В кулуарах саммита банки развития – российский Внешэкономбанк, Банк развития Китая, Национальный банк социально-экономического развития Бразилии и Экспортно-импортный банк Индии – подписали меморандум, взяв на себя обязательства по созданию общей Межбанковской системы. Главной ее целью будет финансирование высокотехнологичных, инновационных и энергосберегающих проектов. Тем самым подчеркивается признание того факта, что ключом к созданию более сбалансированной мировой экономики являются стратегические инвестиции, включая государственные и частные источники, поскольку в этом случае больше мировых финансов будет перетекать из краткосрочных спекулятивных проектов в реальный сектор.

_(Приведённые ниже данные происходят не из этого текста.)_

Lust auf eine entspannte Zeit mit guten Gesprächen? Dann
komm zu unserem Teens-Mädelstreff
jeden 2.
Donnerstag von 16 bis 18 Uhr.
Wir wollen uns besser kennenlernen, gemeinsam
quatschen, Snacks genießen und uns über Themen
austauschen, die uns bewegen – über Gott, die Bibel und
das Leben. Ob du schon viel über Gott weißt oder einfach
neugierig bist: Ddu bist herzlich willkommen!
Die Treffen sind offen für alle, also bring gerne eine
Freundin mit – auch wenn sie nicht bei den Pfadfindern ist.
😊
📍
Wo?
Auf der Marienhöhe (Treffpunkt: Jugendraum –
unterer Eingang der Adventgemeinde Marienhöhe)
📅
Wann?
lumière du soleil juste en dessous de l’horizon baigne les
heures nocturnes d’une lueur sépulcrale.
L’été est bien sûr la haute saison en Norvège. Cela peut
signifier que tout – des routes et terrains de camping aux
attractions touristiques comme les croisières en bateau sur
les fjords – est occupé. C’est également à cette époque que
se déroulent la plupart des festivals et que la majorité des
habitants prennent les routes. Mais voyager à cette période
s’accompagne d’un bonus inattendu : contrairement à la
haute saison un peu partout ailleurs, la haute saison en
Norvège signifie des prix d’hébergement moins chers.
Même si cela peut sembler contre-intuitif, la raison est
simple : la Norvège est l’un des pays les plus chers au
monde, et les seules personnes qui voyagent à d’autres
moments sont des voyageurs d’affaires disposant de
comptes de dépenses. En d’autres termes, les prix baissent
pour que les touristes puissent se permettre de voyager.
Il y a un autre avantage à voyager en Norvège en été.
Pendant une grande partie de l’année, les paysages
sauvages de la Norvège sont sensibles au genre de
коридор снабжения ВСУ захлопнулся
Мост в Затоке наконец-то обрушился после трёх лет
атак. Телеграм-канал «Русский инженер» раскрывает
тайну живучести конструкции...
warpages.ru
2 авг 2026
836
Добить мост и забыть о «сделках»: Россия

В то же время президент Медведев постепенно меняет курс России в отношении Северной Америки и Европы. Признавая возможности и ограничения многополюсного мира, он укрепляет связи не только с США, но и с другими ключевыми членами ОЭСР (Япония, Южная Корея, Сингапур, Австралия). Помимо улучшения двусторонних отношений, это облегчает задачу вступления России в ВТО, которую Медведев стремится решить. Точно так же приверженность программе «партнерство ради модернизации», предложенной ЕС, может вытащить взаимоотношения с Евросоюзом из бюрократического болота «четырех общих пространств» и ускорить сближение Москвы с крупнейшей экономической зоной мира.

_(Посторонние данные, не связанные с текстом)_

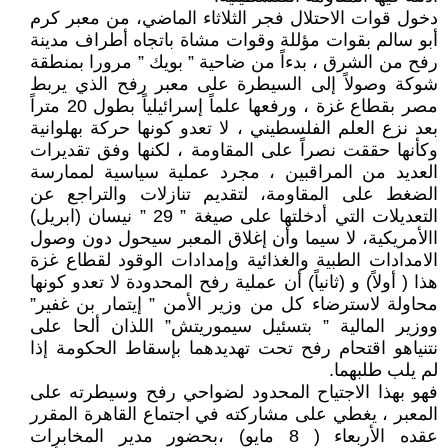
دخول قوات الاحتلال فجر الثلاثاء الماضي، من معبر كرم
أبو سالم بقوات مؤللة وقوات مشاة باتجاه أطراف مدينة
رفح من الشرق ، بدءاً من ضاحية ” بويك ” مرورا بمنطقة
شوكة وصولاً إلى السيطرة على معبر رفح الذي يربط
مصر بقطاع غزة ، ورفعها علماً إسرائيلياً بطول 20 متراً
بعد نزع العلم الفلسطيني ، لا تعدو كونها حركة بهلوانية
وكأنها حققت نصراً على المقاومة ، لكنها وفق تقديرات
العديد من المراقبين ، مجرد عملية سياسية لممارسة
الضغط على المقاومة، لتقديم تنازلات والتراجع عن
التعديلات التي أدخلتها على صيغة ” 29 ” نيسان (ابريل)
االأمريكية، لا سيما وأن إغلاق المعبر سيحول دون وصول
الامدادات الطبية والغذائية وإمدادات الوقود لقطاع غزة
هذا ( أولاً) و (ثانياً) أن عملية رفح المحدودة لا تعدو كونها
محاولة لاسترضاء كل من وزير الأمن ” إيتمار بن غفير”
ووزير المالية ” بتسئيل سيموريتش” اللذان ألحا على
نتنياهو اقتحام رفح تحت تهديدهما بإسقاط الحكومة إذا
لم يلب طلبهما.
فهو بهذا الاجتياح المحدود لضواحي رفح وسيطرته على
المعبر ، يغطي على مشاركته في اجتماع القاهرة المقرر
عقده الأربعاء ( 8 مايو) ،بحضور مدير المخابرات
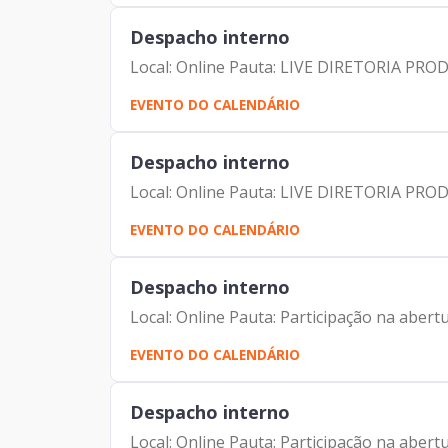
Despacho interno
Local: Online Pauta: LIVE DIRETORIA PRO
EVENTO DO CALENDÁRIO
Despacho interno
Local: Online Pauta: LIVE DIRETORIA PRO
EVENTO DO CALENDÁRIO
Despacho interno
Local: Online Pauta: Participação na aber
EVENTO DO CALENDÁRIO
Despacho interno
Local: Online Pauta: Participação na aber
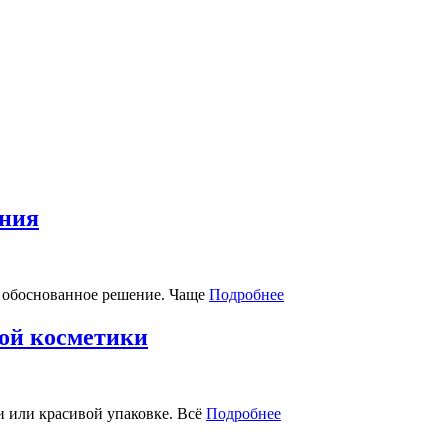
ения
и обоснованное решение. Чаще
Подробнее
ой косметики
и или красивой упаковке. Всё
Подробнее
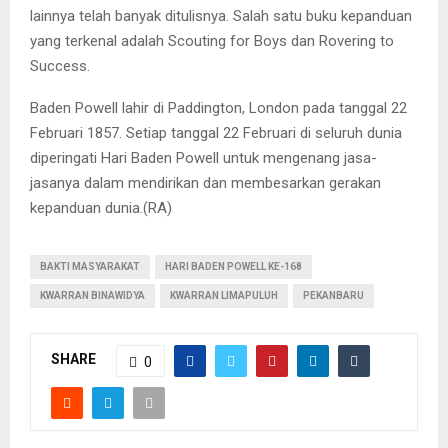
lainnya telah banyak ditulisnya. Salah satu buku kepanduan
yang terkenal adalah Scouting for Boys dan Rovering to
Success.
Baden Powell lahir di Paddington, London pada tanggal 22
Februari 1857. Setiap tanggal 22 Februari di seluruh dunia
diperingati Hari Baden Powell untuk mengenang jasa-
jasanya dalam mendirikan dan membesarkan gerakan
kepanduan dunia.(RA)
BAKTI MASYARAKAT
HARI BADEN POWELL KE-168
KWARRAN BINAWIDYA
KWARRAN LIMAPULUH
PEKANBARU
SHARE
0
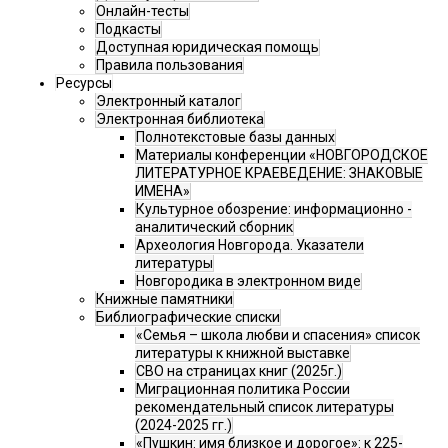
Онлайн-тесты
Подкасты
Доступная юридическая помощь
Правила пользования
Ресурсы
Электронный каталог
Электронная библиотека
Полнотекстовые базы данных
Материалы конференции «НОВГОРОДСКОЕ
ЛИТЕРАТУРНОЕ КРАЕВЕДЕНИЕ: ЗНАКОВЫЕ
ИМЕНА»
Культурное обозрение: информационно -
аналитический сборник
Археология Новгорода. Указатели
литературы
Новгородика в электронном виде
Книжные памятники
Библиографические списки
«Семья – школа любви и спасения» список
литературы к книжной выставке
СВО на страницах книг (2025г.)
Миграционная политика России
рекомендательный список литературы
(2024-2025 гг.)
«Пушкин: имя близкое и дорогое»: к 225-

Стратегия модернизации Медведева – тот клей, который скрепляет воедино его внутренние планы реформы и сдвиг во внешней политике. Членство в ВТО и модернизационные альянсы дают Медведеву необходимый рычаг для структурных реформ внутри страны. Либеральные рецепты реформирования России содержат много верных положений, но сами по себе недостаточны, чтобы избежать некоторых структурных проблем, присущих передовым странам Запада. Речь идет в первую очередь о растущей централизации исполнительной власти и концентрации богатства.

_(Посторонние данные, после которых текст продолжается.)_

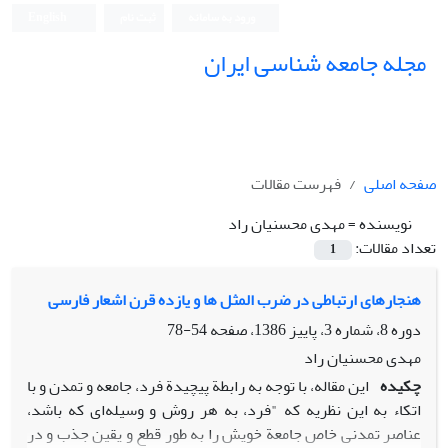
ورود به سامانه
ثبت نام
English
مجله جامعه شناسی ایران
صفحه اصلی
فهرست مقالات
نویسنده =
مهدی محسنیان راد
تعداد مقالات:
1
هنجارهای ارتباطی در ضرب المثل ها و یازده قرن اشعار فارسی
دوره 8، شماره 3، پاییز 1386، صفحه
54-78
مهدی محسنیان راد
چکیده
این مقاله، با توجه به رابطة پیچیدة فرد، جامعه و تمدن و با
اتکاء به این نظریه که "فرد، به هر روش و وسیله‌ای که باشد،
عناصر تمدنی خاص جامعة خویش را به طور قطع و یقین جذب و در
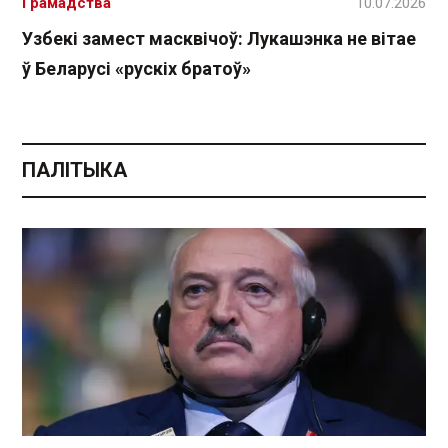
Грамадства
10.07.2026
Узбекі замест масквічоў: Лукашэнка не вітае
ў Беларусі «рускіх братоў»
ПАЛІТЫКА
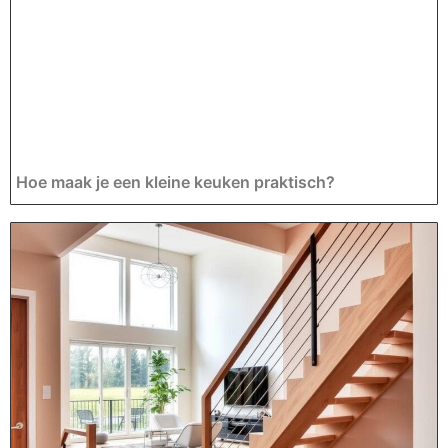
Hoe maak je een kleine keuken praktisch?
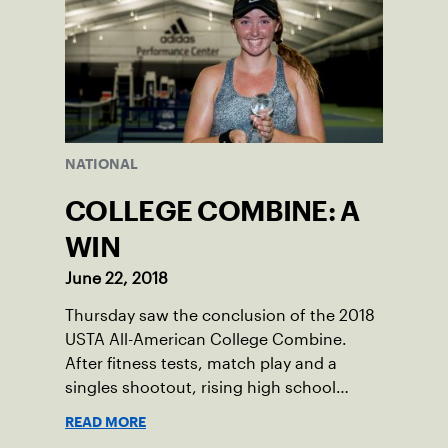
NATIONAL
COLLEGE COMBINE: A
WIN
June 22, 2018
Thursday saw the conclusion of the 2018
USTA All-American College Combine.
After fitness tests, match play and a
singles shootout, rising high school
junior Sophia Edwards won the Combine,
READ MORE
and a wild card into the main draw of a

Неолиберальная фаза глобализации повсеместно усилила исполнительную ветвь власти в ущерб законодательной и судебной, не говоря уже об ущемлении прав организаций гражданского общества, региональных и местных органов самоуправления и простых граждан. Национальные правительства все больше интегрируются в транснациональную систему власти, ключевыми столпами которой являются международные корпорации и наднациональные организации, подобные ВТО и МВФ. Очаги бедности углубились, разрыв между богатыми и бедными увеличился. Неравенство в доходах и имуществе достигает масштаба, невиданного с 30-х гг. прошлого века (а в некоторых случаях с конца XIX столетия).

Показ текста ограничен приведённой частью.